Products covered by Thursday's announcement included four with codeine, in combination with other agents such as chorpheniramine and promethazine, and five with hydrocodone along with other ingredients. The contraindication - FDA's strongest warning - alerted patients that codeine should not be used to treat pain or cough in children younger than 12 years old, due to ultra-rapid metabolism being reported in patients.

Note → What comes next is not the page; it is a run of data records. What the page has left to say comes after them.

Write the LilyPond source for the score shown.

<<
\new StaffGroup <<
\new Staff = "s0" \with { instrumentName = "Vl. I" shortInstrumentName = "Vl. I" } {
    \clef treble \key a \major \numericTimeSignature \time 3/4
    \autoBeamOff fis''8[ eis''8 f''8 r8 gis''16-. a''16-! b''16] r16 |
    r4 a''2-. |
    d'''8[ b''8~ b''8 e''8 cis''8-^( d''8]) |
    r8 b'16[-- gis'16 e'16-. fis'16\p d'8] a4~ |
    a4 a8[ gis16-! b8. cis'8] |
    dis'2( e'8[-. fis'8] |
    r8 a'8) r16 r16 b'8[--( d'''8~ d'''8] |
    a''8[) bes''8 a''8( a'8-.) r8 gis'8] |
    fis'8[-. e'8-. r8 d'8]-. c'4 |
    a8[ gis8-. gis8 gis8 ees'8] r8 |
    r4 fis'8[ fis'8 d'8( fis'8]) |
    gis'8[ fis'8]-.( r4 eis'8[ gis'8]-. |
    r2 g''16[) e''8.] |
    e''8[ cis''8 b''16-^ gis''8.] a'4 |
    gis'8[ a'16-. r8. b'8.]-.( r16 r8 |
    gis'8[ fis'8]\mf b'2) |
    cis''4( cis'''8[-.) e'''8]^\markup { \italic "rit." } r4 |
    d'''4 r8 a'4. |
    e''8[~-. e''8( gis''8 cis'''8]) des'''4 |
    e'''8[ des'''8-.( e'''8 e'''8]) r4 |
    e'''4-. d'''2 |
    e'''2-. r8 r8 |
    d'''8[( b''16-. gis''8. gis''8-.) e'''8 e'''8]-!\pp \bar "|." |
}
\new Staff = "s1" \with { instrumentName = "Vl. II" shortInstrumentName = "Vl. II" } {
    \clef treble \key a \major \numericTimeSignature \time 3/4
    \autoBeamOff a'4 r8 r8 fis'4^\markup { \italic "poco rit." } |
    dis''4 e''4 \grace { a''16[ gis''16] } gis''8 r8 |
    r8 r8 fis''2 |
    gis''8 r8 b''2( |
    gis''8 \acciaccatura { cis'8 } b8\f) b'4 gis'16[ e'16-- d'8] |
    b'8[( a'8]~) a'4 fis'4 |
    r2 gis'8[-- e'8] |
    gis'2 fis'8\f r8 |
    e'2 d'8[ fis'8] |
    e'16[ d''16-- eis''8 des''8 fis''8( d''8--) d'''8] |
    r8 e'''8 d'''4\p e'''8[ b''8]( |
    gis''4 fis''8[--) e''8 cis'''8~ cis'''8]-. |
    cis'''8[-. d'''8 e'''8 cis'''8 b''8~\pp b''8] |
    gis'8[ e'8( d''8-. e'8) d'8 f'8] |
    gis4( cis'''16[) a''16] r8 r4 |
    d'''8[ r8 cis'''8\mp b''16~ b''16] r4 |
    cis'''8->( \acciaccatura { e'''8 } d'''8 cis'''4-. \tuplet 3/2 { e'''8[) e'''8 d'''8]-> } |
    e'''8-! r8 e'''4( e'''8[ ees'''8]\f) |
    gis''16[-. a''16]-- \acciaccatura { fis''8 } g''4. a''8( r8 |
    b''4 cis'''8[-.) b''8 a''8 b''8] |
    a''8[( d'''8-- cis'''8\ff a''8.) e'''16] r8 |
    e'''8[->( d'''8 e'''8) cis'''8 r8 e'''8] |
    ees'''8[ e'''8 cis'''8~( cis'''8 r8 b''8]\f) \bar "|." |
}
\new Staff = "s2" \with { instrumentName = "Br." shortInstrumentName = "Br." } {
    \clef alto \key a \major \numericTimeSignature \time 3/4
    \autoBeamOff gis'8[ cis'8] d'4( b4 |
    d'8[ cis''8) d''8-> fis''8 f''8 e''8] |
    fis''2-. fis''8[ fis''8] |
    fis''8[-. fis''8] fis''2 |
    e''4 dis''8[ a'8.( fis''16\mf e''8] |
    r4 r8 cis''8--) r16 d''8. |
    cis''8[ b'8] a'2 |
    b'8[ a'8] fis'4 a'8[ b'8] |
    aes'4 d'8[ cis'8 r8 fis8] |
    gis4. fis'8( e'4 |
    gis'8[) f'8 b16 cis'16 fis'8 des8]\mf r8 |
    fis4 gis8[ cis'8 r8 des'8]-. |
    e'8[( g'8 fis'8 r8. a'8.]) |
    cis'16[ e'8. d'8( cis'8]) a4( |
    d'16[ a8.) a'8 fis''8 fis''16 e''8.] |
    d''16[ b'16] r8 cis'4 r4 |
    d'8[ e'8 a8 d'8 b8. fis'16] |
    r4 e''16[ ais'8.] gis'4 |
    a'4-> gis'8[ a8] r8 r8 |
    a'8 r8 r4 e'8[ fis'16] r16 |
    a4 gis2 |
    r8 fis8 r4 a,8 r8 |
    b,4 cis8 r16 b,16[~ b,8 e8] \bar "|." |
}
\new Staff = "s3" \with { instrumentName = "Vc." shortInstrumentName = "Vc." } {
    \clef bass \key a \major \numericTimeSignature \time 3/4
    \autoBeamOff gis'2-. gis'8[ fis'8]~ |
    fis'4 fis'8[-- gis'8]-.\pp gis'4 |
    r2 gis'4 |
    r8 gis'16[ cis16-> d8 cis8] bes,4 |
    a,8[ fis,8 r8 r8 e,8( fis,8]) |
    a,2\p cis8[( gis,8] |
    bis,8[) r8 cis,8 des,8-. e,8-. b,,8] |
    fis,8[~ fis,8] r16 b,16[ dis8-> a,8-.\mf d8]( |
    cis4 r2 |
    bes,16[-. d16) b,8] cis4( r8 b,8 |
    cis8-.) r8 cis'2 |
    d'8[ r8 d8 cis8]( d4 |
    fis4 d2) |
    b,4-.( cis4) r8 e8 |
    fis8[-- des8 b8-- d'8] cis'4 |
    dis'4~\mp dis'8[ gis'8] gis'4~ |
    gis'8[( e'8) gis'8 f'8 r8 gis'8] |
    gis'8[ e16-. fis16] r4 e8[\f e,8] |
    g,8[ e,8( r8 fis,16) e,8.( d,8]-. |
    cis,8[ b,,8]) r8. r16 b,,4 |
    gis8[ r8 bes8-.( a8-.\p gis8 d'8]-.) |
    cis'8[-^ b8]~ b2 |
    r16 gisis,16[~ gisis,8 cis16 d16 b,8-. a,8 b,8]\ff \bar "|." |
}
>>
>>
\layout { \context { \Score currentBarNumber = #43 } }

The US Food and Drug Administration (FDA) has announced safety labeling changes that will limit the availability of prescription opioid cough and cold medicines for patients younger than 18 years old. Most upper respiratory infections are caused by viruses, and with the exception of influenza, there aren't any drugs that work against viral respiratory infections. As the age range has been changed for prescription opioid cough/cold products with this action, the FDA is recommending that healthcare professionals provide alternative treatments for children (ie, dextromethorphan, prescription benzonatate) when treatment of cough is necessary.
"It's critical that we protect children from unnecessary exposure to prescription cough medicines containing codeine or hydrocodone", he added. "Moreover, the risks of using prescription opioid cough products in children of all ages generally outweigh the potential benefits".
They go much further than the 2017 labeling rules - restricting use of codeine-containing products to everyone under the age of 18, and including cough-and-cold products that contain a second drug, the opioid oxycodone.
The agency urged parents to read the labels on prescription bottles.
Common adverse effects of opioid therapies include drowsiness, dizziness, nausea, vomiting, constipation, shortness of breath and headache, according to the FDA. While today's action was meant to address prescription opioid cough/cold medications, the FDA is considering regulatory action for these OTC products as well. The agency also is responsible for the safety and security of our nation's food supply, cosmetics, dietary supplements, products that give off electronic radiation, and for regulating tobacco products.